Moreover, the school district shared information with the parents about their child’s preferred name and pronouns when that information was sought, the judge noted.
Skavdahl also rejected the Willeys’ arguments that educators facilitated the student’s gender transition socially, and thus, invalidated the parents’ right to make medical decisions for their teen.
“Plaintiff offers no evidence that the school provided any type of ‘medical transition’ or even ‘facilitated’ the Student’s ‘social transitioning,’” Skavdahl wrote. “Defendants were not involved in changing the Student’s clothing or hairstyle. Plaintiff did not set forth any facts that staff members even encouraged or suggested the Student engage in such behaviors, but simply that staff members passively respected the Student’s request to be referred to by preferred name and pronouns.”
Freedom of religion
Skavdahl also denied Ashley Willey’s claims that the district violated her freedom of religion, both as a parent and as a teacher. She had argued the district’s failure to inform her about her child’s gender identity changes interfered with her religious beliefs because it kept her from information she needed to counsel her child.
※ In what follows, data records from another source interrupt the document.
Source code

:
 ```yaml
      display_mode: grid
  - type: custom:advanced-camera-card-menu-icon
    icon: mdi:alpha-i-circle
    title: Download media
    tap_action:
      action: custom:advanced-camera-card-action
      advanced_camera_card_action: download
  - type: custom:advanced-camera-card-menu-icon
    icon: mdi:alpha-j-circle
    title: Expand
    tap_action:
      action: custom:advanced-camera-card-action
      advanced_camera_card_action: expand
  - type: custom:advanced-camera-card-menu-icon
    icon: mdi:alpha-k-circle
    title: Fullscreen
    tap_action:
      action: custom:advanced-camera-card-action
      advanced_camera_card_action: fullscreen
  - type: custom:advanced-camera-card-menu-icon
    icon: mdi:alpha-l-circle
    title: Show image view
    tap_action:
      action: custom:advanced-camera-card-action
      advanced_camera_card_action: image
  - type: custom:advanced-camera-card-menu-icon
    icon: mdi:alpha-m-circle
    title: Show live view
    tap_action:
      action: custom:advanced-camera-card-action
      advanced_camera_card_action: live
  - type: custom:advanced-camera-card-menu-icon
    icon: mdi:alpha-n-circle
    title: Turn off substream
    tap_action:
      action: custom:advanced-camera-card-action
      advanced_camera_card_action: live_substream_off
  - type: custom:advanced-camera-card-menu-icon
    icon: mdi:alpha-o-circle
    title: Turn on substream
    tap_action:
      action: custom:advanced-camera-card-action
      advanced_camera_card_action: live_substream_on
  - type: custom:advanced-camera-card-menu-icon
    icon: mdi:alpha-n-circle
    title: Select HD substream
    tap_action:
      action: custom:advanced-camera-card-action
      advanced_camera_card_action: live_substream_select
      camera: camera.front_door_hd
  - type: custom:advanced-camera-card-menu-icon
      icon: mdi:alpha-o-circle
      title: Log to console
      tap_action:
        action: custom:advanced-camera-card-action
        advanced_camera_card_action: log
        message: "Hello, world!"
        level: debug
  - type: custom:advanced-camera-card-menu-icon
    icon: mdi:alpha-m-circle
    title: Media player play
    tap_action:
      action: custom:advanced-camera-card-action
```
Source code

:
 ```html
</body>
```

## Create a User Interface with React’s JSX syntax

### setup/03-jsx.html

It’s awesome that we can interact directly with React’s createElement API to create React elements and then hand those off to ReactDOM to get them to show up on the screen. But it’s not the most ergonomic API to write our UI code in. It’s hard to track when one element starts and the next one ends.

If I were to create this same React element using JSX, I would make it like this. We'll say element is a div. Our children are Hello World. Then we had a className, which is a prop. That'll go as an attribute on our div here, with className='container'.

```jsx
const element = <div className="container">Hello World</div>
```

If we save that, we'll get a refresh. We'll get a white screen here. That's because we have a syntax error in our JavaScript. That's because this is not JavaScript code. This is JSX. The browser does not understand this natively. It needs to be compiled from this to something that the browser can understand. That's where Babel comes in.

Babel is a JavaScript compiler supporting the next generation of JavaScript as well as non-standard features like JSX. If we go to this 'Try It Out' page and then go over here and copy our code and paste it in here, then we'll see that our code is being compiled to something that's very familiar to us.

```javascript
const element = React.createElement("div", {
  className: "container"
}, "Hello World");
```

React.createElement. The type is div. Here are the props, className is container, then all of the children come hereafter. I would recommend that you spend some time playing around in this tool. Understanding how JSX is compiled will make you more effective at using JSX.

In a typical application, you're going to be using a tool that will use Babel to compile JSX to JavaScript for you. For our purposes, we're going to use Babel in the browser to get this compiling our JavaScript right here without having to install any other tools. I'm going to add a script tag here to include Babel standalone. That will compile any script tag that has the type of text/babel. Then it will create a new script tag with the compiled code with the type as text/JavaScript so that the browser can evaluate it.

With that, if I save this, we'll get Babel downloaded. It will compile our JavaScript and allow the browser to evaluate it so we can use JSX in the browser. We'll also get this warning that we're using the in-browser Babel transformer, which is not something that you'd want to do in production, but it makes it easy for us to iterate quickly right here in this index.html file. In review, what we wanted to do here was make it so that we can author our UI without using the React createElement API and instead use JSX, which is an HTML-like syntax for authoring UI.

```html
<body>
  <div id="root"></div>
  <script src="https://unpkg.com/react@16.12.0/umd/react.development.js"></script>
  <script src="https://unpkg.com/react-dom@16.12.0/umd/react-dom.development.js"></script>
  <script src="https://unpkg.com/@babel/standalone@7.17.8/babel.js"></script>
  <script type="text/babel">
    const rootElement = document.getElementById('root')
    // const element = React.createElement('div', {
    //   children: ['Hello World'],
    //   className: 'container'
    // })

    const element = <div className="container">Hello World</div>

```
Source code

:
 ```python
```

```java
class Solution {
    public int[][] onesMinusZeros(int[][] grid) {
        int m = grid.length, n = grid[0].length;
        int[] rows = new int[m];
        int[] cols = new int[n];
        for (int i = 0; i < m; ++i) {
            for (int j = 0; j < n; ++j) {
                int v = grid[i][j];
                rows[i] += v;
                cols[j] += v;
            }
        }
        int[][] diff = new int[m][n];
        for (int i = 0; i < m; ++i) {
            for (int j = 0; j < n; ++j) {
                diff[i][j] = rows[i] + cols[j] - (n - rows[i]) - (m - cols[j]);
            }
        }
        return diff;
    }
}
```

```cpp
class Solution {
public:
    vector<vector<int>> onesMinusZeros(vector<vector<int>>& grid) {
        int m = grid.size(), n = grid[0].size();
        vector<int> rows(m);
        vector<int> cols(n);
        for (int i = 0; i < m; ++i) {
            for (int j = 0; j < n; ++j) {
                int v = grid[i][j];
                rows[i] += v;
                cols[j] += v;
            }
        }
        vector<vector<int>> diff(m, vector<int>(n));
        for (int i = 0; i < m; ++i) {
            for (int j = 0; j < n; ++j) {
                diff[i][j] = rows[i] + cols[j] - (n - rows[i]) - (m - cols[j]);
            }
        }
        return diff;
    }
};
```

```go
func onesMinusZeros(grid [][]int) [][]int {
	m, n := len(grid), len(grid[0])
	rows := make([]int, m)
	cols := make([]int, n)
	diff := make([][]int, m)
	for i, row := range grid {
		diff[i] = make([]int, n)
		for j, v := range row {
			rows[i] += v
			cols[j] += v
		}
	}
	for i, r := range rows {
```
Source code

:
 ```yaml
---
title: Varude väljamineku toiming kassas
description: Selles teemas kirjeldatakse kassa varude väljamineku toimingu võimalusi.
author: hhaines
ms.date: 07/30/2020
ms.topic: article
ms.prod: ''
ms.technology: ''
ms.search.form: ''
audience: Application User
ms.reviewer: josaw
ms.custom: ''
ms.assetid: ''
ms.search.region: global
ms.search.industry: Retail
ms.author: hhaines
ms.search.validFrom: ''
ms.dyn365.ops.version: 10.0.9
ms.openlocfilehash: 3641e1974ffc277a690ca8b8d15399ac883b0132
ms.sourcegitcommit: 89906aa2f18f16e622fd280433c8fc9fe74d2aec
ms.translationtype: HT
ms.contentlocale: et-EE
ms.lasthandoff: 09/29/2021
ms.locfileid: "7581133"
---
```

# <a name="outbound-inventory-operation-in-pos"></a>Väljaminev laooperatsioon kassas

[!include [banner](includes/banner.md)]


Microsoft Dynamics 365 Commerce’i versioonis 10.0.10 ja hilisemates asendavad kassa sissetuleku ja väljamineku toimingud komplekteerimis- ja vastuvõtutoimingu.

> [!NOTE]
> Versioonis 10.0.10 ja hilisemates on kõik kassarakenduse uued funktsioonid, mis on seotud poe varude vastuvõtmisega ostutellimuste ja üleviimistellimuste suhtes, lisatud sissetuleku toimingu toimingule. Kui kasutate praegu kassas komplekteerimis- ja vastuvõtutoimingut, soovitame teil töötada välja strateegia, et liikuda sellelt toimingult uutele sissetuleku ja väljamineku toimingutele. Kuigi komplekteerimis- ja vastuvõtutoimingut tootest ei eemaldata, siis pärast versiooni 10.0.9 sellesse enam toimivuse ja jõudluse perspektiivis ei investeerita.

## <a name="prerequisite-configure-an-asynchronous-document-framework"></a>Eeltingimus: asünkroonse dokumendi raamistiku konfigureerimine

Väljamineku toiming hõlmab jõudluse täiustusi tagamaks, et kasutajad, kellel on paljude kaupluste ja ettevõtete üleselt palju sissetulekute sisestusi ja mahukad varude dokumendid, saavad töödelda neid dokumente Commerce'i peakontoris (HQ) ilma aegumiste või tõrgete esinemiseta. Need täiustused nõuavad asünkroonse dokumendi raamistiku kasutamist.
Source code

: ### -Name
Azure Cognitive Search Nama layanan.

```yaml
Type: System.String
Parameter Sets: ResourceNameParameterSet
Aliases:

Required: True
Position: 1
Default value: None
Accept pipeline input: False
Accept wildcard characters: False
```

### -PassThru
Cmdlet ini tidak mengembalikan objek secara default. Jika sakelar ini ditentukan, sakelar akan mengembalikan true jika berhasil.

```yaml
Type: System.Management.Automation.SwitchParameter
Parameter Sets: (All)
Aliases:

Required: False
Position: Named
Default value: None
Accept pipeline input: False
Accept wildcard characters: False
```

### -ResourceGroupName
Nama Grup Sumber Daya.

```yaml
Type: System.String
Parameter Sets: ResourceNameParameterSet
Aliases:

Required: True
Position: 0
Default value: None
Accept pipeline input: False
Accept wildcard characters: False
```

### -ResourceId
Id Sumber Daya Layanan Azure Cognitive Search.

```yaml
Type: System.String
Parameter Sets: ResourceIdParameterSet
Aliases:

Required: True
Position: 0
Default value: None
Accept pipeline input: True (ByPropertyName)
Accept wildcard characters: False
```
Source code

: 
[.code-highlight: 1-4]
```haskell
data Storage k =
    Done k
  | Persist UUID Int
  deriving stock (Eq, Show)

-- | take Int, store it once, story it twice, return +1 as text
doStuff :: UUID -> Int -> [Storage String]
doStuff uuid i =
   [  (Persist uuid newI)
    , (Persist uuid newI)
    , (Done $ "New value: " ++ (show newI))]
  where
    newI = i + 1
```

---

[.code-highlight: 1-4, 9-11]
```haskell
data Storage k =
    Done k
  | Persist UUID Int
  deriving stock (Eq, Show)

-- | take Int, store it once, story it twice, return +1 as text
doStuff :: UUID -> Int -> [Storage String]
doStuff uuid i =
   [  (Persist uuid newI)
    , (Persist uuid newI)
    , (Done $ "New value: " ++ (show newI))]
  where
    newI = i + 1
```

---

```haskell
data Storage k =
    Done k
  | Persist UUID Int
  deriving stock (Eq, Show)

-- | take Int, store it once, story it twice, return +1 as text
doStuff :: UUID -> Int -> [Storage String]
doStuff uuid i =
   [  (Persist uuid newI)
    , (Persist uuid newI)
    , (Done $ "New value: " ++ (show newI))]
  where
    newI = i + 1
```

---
But that reasoning would create an obligation on the part of the district to foster the exercise of Willey’s religious beliefs, the judge wrote.
“Plaintiff’s allegations, more plainly, are that the District staff members’ use, at the Student’s request, of preferred name and pronouns were counter to Plaintiff’s own religious beliefs,” he wrote. “However, a person’s constitutional right to freely exercise their own religious beliefs does not require that the state also exercise those same religious beliefs … To conclude that the District’s failure to act in accordance with Plaintiff’s religious beliefs is a constitutional violation would turn the First Amendment on its head.”
As to Wiley’s assertions that being required to follow the district’s policies concerning preferred pronouns and names violated her religious rights, Skavdahl was unswayed. Those policies were “neutral laws of general applicability,” they don’t raise concerns about the free exercise of religion and must only be “rationally related to a legitimate government interest” to be considered constitutional. That interest, Skavdahl wrote, involved promoting an educational environment that’s both respectful and without discrimination.